Sandra Lee
You can say that I’ve been searching for something true and pure my whole life. Something that wasn’t fake, fleeting, or “phony”, but something that was real, lasting, good, and beautiful.
That just sounded so cliché that I could barf. But it’s true; this was a serious endeavor of mine. The quest started some time in late middle school or early high school when I started to become cynical about everything. I grew tired by the world around me. There had to be something more worthwhile than popularity at school, making friends to climb the social ladder, fake smiles, ostracizing “uncool” people, joining clubs you couldn’t care less about just to look good on college applications, or learning useless facts just for a test.
So I tried to find this beauty in many places. I found solace in the uninhibited beauty of nature. In closer, more sincere friendships. But I knew

even those things weren’t ultimate. I was a very impressionable kid, and every wind of philosophy I heard seemed appealing. Being a skeptic, I didn’t trust anything except for my own reason and experiences. So in my mind, if we could never be certain about the future, the only motto to live by is carpe diem. It was the only philosophy that made sense. All I need to do is believe in myself and live up to my potential. I trusted only in myself and soon started to doubt the existence of God. I had been going to church since childhood, but finally one day during my junior year of high school, I decided that I didn't believe in God anymore. I tried living as an atheist for one week. It was one of the worst weeks of my life, because nothing made any sense. As much as I wanted to, I couldn't deny that God existed. It seemed intuitive to me that nature had a Creator and so did good things in the world such as love. Without a Creator, nothing made sense or had any meaning in the world. I soon gave up being an atheist, but I still had a lot of unanswered questions.
I cried the day I realized that the most beautiful thing I was looking for was with me all along, yet I’d been on this grand quest. It was so simple: Jesus dying on the cross for me. I had heard the same message at church since I was a child. But only then did it hit me that Jesus dying on the cross for my sin was the greatest example of unconditional love—love poured upon me that didn’t depend on who I was or what I did and never ceased with time. And that is something truly beautiful.
I also read the book of Romans which, to my astonishment, answered many of my questions.

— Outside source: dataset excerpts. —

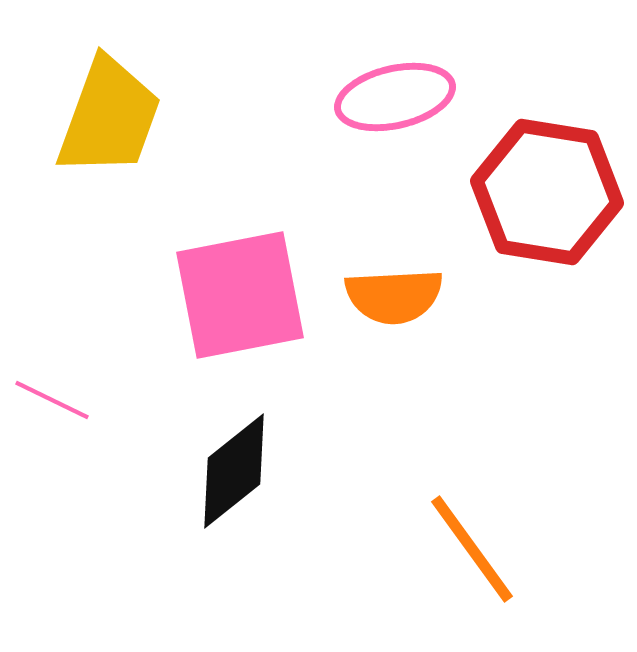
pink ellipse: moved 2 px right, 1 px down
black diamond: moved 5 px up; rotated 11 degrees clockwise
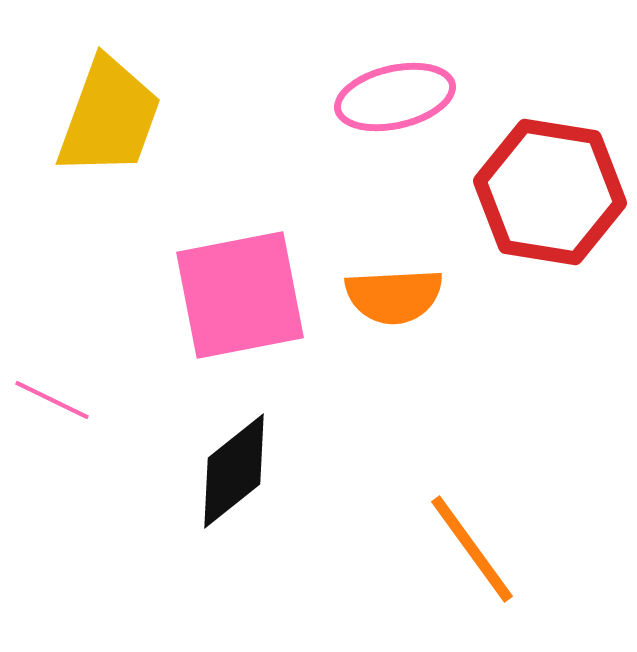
red hexagon: moved 3 px right
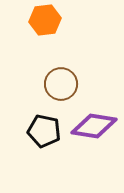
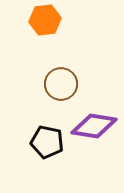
black pentagon: moved 3 px right, 11 px down
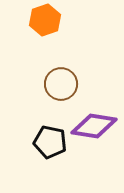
orange hexagon: rotated 12 degrees counterclockwise
black pentagon: moved 3 px right
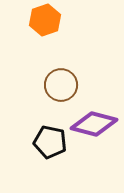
brown circle: moved 1 px down
purple diamond: moved 2 px up; rotated 6 degrees clockwise
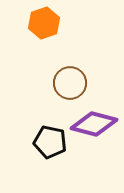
orange hexagon: moved 1 px left, 3 px down
brown circle: moved 9 px right, 2 px up
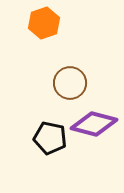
black pentagon: moved 4 px up
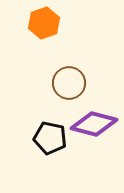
brown circle: moved 1 px left
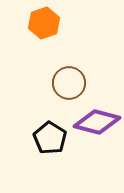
purple diamond: moved 3 px right, 2 px up
black pentagon: rotated 20 degrees clockwise
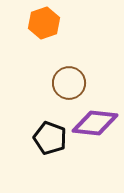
purple diamond: moved 2 px left, 1 px down; rotated 9 degrees counterclockwise
black pentagon: rotated 12 degrees counterclockwise
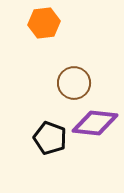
orange hexagon: rotated 12 degrees clockwise
brown circle: moved 5 px right
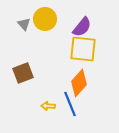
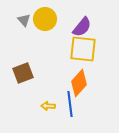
gray triangle: moved 4 px up
blue line: rotated 15 degrees clockwise
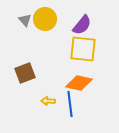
gray triangle: moved 1 px right
purple semicircle: moved 2 px up
brown square: moved 2 px right
orange diamond: rotated 60 degrees clockwise
yellow arrow: moved 5 px up
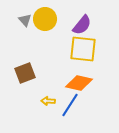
blue line: moved 1 px down; rotated 40 degrees clockwise
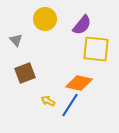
gray triangle: moved 9 px left, 20 px down
yellow square: moved 13 px right
yellow arrow: rotated 24 degrees clockwise
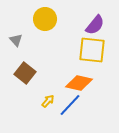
purple semicircle: moved 13 px right
yellow square: moved 4 px left, 1 px down
brown square: rotated 30 degrees counterclockwise
yellow arrow: rotated 104 degrees clockwise
blue line: rotated 10 degrees clockwise
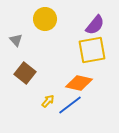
yellow square: rotated 16 degrees counterclockwise
blue line: rotated 10 degrees clockwise
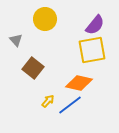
brown square: moved 8 px right, 5 px up
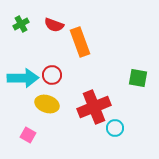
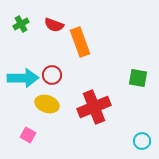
cyan circle: moved 27 px right, 13 px down
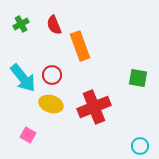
red semicircle: rotated 48 degrees clockwise
orange rectangle: moved 4 px down
cyan arrow: rotated 52 degrees clockwise
yellow ellipse: moved 4 px right
cyan circle: moved 2 px left, 5 px down
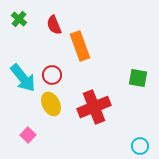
green cross: moved 2 px left, 5 px up; rotated 21 degrees counterclockwise
yellow ellipse: rotated 45 degrees clockwise
pink square: rotated 14 degrees clockwise
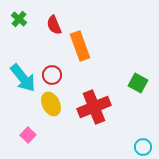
green square: moved 5 px down; rotated 18 degrees clockwise
cyan circle: moved 3 px right, 1 px down
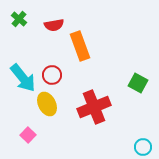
red semicircle: rotated 78 degrees counterclockwise
yellow ellipse: moved 4 px left
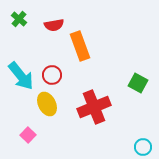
cyan arrow: moved 2 px left, 2 px up
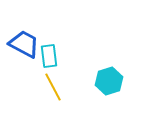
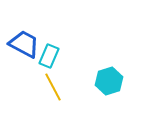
cyan rectangle: rotated 30 degrees clockwise
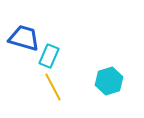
blue trapezoid: moved 6 px up; rotated 12 degrees counterclockwise
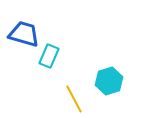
blue trapezoid: moved 4 px up
yellow line: moved 21 px right, 12 px down
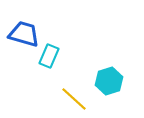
yellow line: rotated 20 degrees counterclockwise
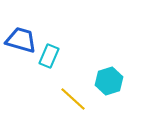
blue trapezoid: moved 3 px left, 6 px down
yellow line: moved 1 px left
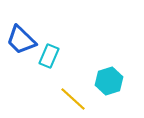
blue trapezoid: rotated 152 degrees counterclockwise
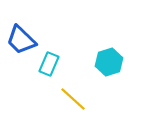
cyan rectangle: moved 8 px down
cyan hexagon: moved 19 px up
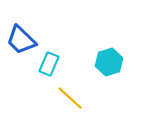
yellow line: moved 3 px left, 1 px up
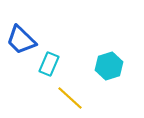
cyan hexagon: moved 4 px down
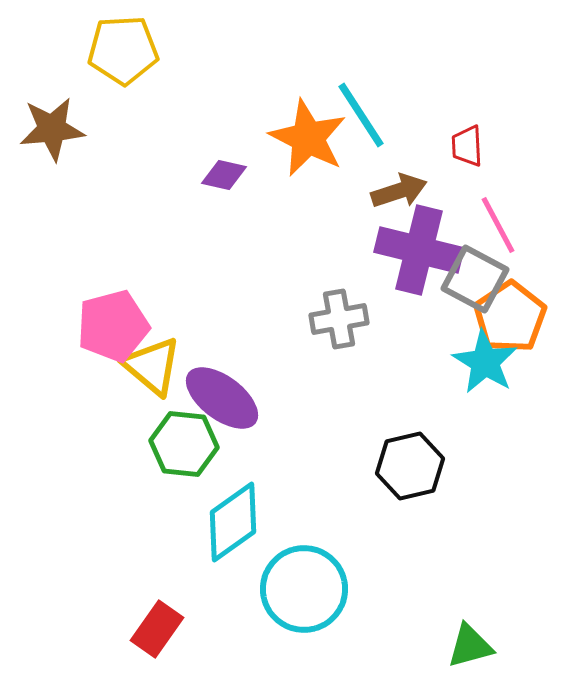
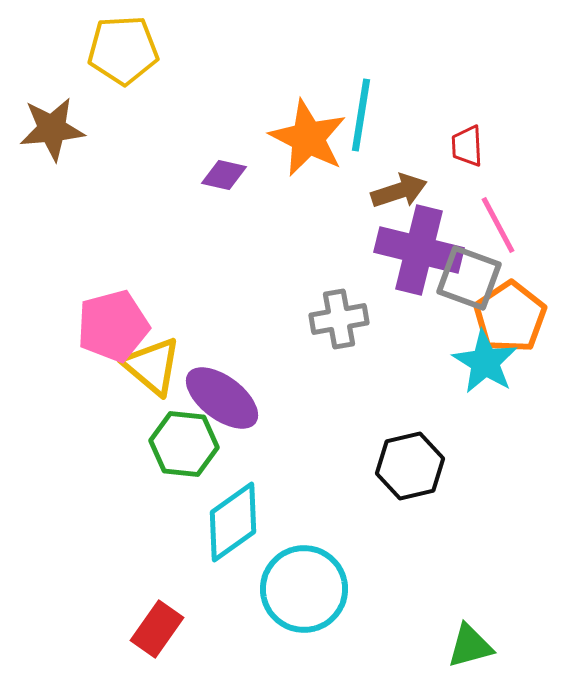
cyan line: rotated 42 degrees clockwise
gray square: moved 6 px left, 1 px up; rotated 8 degrees counterclockwise
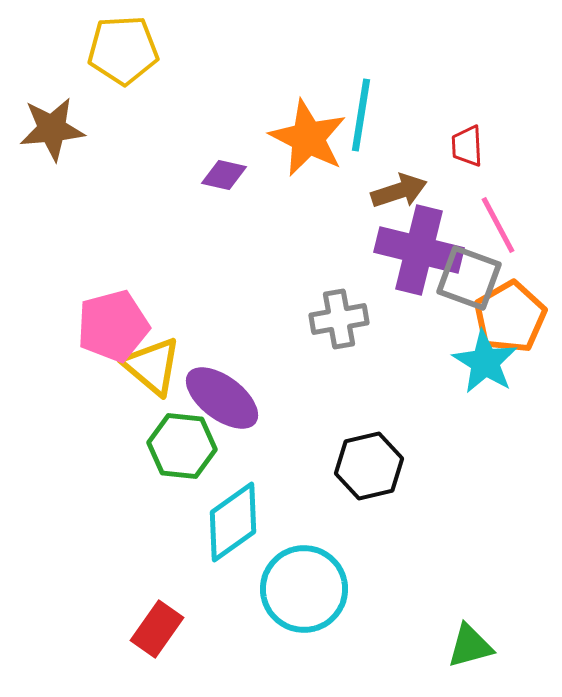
orange pentagon: rotated 4 degrees clockwise
green hexagon: moved 2 px left, 2 px down
black hexagon: moved 41 px left
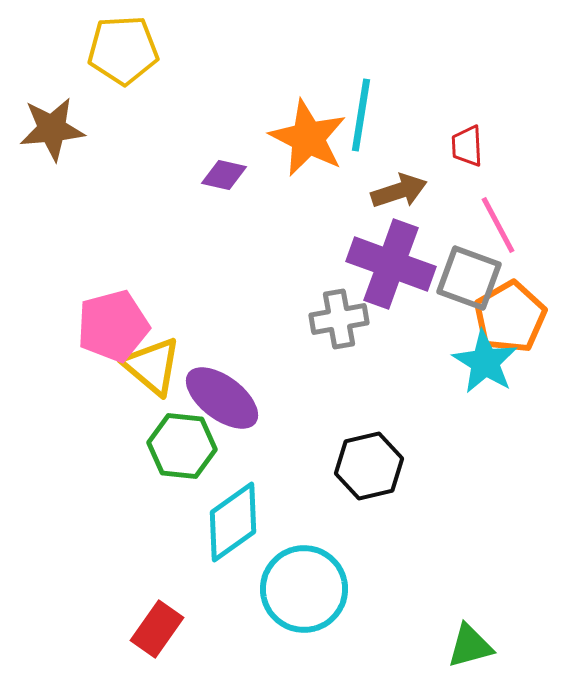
purple cross: moved 28 px left, 14 px down; rotated 6 degrees clockwise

I didn’t find this beautiful thing by myself however. God found me. I had always prided myself in being "wise" in seeking truth and wisdom. But all my "wisdom" led me to carpe diem instead of what I considered the "foolish" story of Jesus dying on the Cross. 1 Corinthians 1:20-4 says,“Where is the wise man? Where is the scribe? Where is the debater of this age? Has not God made foolish the wisdom of the world? For since in the wisdom of God the world through its wisdom did not come to know God, God was well-pleased through the foolishness of the message preached to save those who believe. For indeed Jews ask for signs and Greeks search for wisdom; but we preach Christ crucified, to Jews a stumbling block and to Gentiles foolishness, but to those who are the called, both Jews and Greeks, Christ the power of God and the wisdom of God." And that’s how I got completely owned. Whatever inch of pride I had left was destroyed. I couldn’t even “find” my way to God or somehow use my own intellect to conjure up and understand the gospel. I don’t have a crazy life-turned-180 testimony, but I can tell you that God’s grace is powerful if he can save someone as rebellious, skeptical, and free-minded as I was.